## Exercise tasks
1. According to the passage on Olasky, how many Republican freshmen did Gingrich give a copy of the book to?
2. Please copy word for word the section of the passage on Olasky that opens with the words containing "Olasky was catapulted" and closes with "on the cover.)".

## Text section
Olasky was catapulted from obscurity in 1994, as the Republican Revolution was nearing its cusp, by a single, fortuitous turn of events. That Christmas, former education secretary William Bennett handed Newt Gingrich a copy of Olasky's Tragedy, which Bennett had hailed as "the most important book on welfare and social policy" in the past 10 years.

The newly elected House Speaker, in turn, was so impressed by Olasky's ideas that he handed out a copy of the book to each of the 74 Republican freshmen, predicting that Olasky would be held up, along with Alexis de Tocqueville, as one of the forefathers of the New Republican vision. (The 1995 edition of the book has Gingrich's endorsement emblazoned in yellow on the cover.)

It was also in 1995 that Olasky met with Bush again, after two years of little or no contact with the governor. The Republican Revolution was in full swing, and the Texas Commission on Alcohol and Drug Abuse was threatening to close down Teen Challenge, a Bible-based drug treatment program, for violations such as hiring improperly certified counselors. (Bush later overturned TCADA's decision to shut the program down.)

Inspired in part by Olasky's writings, Bush launched a raft of legislation that loosened the state's regulatory grip on religious social service programs, promoting faith-based drug treatment programs, prison ministries, and church-run day care centers. Last year, when Bush was sizing up his support for a presidential run, the governor finally made the relationship official, appointing Olasky head of his policy subcommittee on religion. It was a move that pushed the soft-spoken journalism professor into the national limelight.

Olasky's newfound role, in turn, has provided him with a national forum for his now-famous ideas on welfare reform, the role of religion in government, and the responsibility of the poor to help themselves. "Every time we tell someone he is a victim, every time we say he deserves a special break today, every time we hand out charity to someone capable of working, we are hurting rather than helping," Olasky wrote in the conclusion to Tragedy. It's a conviction he holds just as strongly today.

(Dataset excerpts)
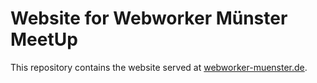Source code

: # Website for Webworker Münster MeetUp

This repository contains the website served at [webworker-muenster.de](http://www.webworker-muenster.de/).
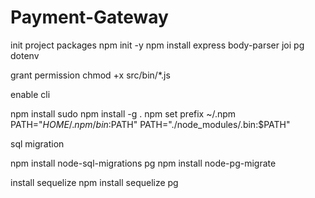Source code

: # Payment-Gateway
init project packages
npm init -y
npm install express body-parser joi pg dotenv

grant permission
chmod +x src/bin/*.js



enable cli

npm install 
sudo npm install -g . 
npm set prefix ~/.npm
PATH="$HOME/.npm/bin:$PATH"
PATH="./node_modules/.bin:$PATH"


sql migration

npm install node-sql-migrations pg
npm install node-pg-migrate

install sequelize
npm install sequelize pg

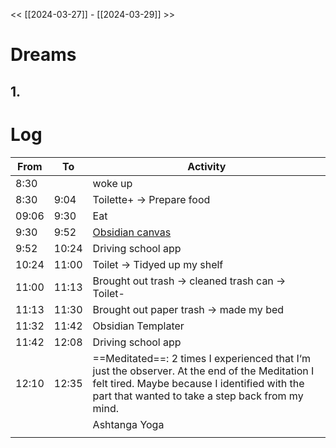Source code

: << [[2024-03-27]] - [[2024-03-29]] >>

# Dreams
## 1. 

# Log

| From  | To    | Activity                                                                                                                                                                                           |
| ----- | ----- | -------------------------------------------------------------------------------------------------------------------------------------------------------------------------------------------------- |
| 8:30  |       | woke up                                                                                                                                                                                            |
| 8:30  | 9:04  | Toilette+ -> Prepare food                                                                                                                                                                          |
| 09:06 | 9:30  | Eat                                                                                                                                                                                                |
| 9:30  | 9:52  | [Obsidian canvas](https://youtu.be/vLBd_ADeKIw?si=Q9N0c4L16iQEJdGX)                                                                                                                                |
| 9:52  | 10:24 | Driving school app                                                                                                                                                                                 |
| 10:24 | 11:00 | Toilet -> Tidyed up my shelf                                                                                                                                                                       |
| 11:00 | 11:13 | Brought out trash -> cleaned trash can -> Toilet-                                                                                                                                                  |
| 11:13 | 11:30 | Brought out paper trash -> made my bed                                                                                                                                                             |
| 11:32 | 11:42 | Obsidian Templater                                                                                                                                                                                 |
| 11:42 | 12:08 | Driving school app                                                                                                                                                                                 |
| 12:10 | 12:35 | ==Meditated==: 2 times I experienced that I‘m just the observer. At the end of the Meditation I felt tired. Maybe because I identified with the part that wanted to take a step back from my mind. |
|       |       | Ashtanga Yoga                                                                                                                                                                                      |
|       |       |                                                                                                                                                                                                    |
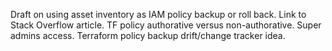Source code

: Draft on using asset inventory as IAM policy backup or roll back.
Link to Stack Overflow article.
TF policy authorative versus non-authorative.
Super admins access.
Terraform policy backup drift/change tracker idea.
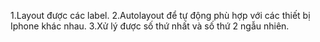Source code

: 1.Layout được các label.
2.Autolayout để tự động phù hợp với các thiết bị Iphone khác nhau.
3.Xử lý được số thứ nhất và số thứ 2 ngẫu nhiên.
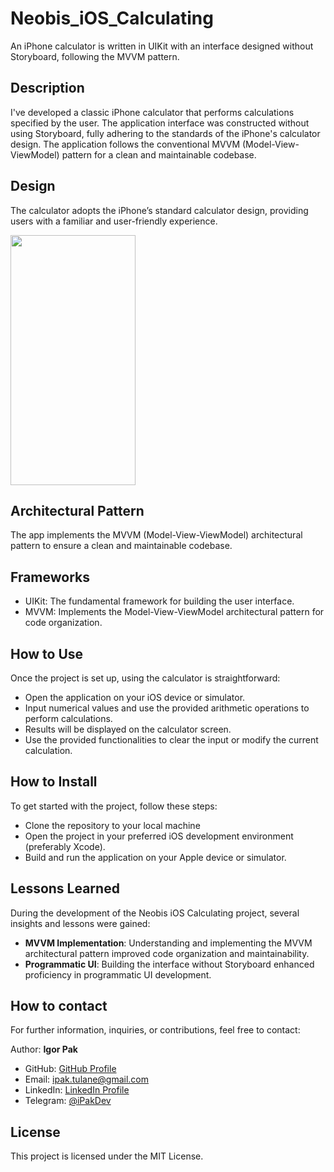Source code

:# Neobis_iOS_Calculating
An iPhone calculator is written in UIKit with an interface designed without Storyboard, following the MVVM pattern.

## Description
I've developed a classic iPhone calculator that performs calculations specified by the user. The application interface was constructed without using Storyboard, fully adhering to the standards of the iPhone's calculator design. The application follows the conventional MVVM (Model-View-ViewModel) pattern for a clean and maintainable codebase.

## Design
The calculator adopts the iPhone’s standard calculator design, providing users with a familiar and user-friendly experience.

<img src="https://github.com/iPakTulane/Neobis_iOS_Calculating/assets/117035210/6418027c-9b06-4e6d-8824-4d2361ca8e36" width="200" height="400" align="center"/>

## Architectural Pattern
The app implements the MVVM (Model-View-ViewModel) architectural pattern to ensure a clean and maintainable codebase.

## Frameworks
- UIKit: The fundamental framework for building the user interface.
- MVVM: Implements the Model-View-ViewModel architectural pattern for code organization.

## How to Use
Once the project is set up, using the calculator is straightforward:
- Open the application on your iOS device or simulator.
- Input numerical values and use the provided arithmetic operations to perform calculations.
- Results will be displayed on the calculator screen.
- Use the provided functionalities to clear the input or modify the current calculation.

## How to Install
To get started with the project, follow these steps:
- Clone the repository to your local machine
- Open the project in your preferred iOS development environment (preferably Xcode).
- Build and run the application on your Apple device or simulator.

## Lessons Learned
During the development of the Neobis iOS Calculating project, several insights and lessons were gained:

- **MVVM Implementation**: Understanding and implementing the MVVM architectural pattern improved code organization and maintainability.
- **Programmatic UI**: Building the interface without Storyboard enhanced proficiency in programmatic UI development.

## How to contact
For further information, inquiries, or contributions, feel free to contact:

Author: **Igor Pak** 
- GitHub: [GitHub Profile](https://github.com/iPakTulane)
- Email: [ipak.tulane@gmail.com](mailto:ipak.tulane@gmail.com)
- LinkedIn: [LinkedIn Profile](https://www.linkedin.com/in/igor-pak-39152a42/)
- Telegram: [@iPakDev](https://t.me/iPakDev)

## License
This project is licensed under the MIT License.

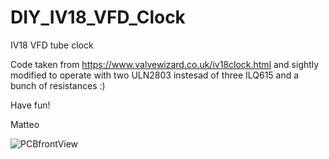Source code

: # DIY_IV18_VFD_Clock
IV18 VFD tube clock

Code taken from https://www.valvewizard.co.uk/iv18clock.html and sightly  modified to operate with two ULN2803 instesad of three ILQ615 and a bunch of resistances :)

Have fun!

Matteo

![PCBfrontView](https://github.com/matt199394/DIY_IV18_VFD_Clock/assets/65487240/26b33b60-741a-4f5a-bff6-f0453fcbe3f6)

## Expected results
1. 74

2.
Olasky was catapulted from obscurity in 1994, as the Republican Revolution was nearing its cusp, by a single, fortuitous turn of events. That Christmas, former education secretary William Bennett handed Newt Gingrich a copy of Olasky's Tragedy, which Bennett had hailed as "the most important book on welfare and social policy" in the past 10 years.

The newly elected House Speaker, in turn, was so impressed by Olasky's ideas that he handed out a copy of the book to each of the 74 Republican freshmen, predicting that Olasky would be held up, along with Alexis de Tocqueville, as one of the forefathers of the New Republican vision. (The 1995 edition of the book has Gingrich's endorsement emblazoned in yellow on the cover.)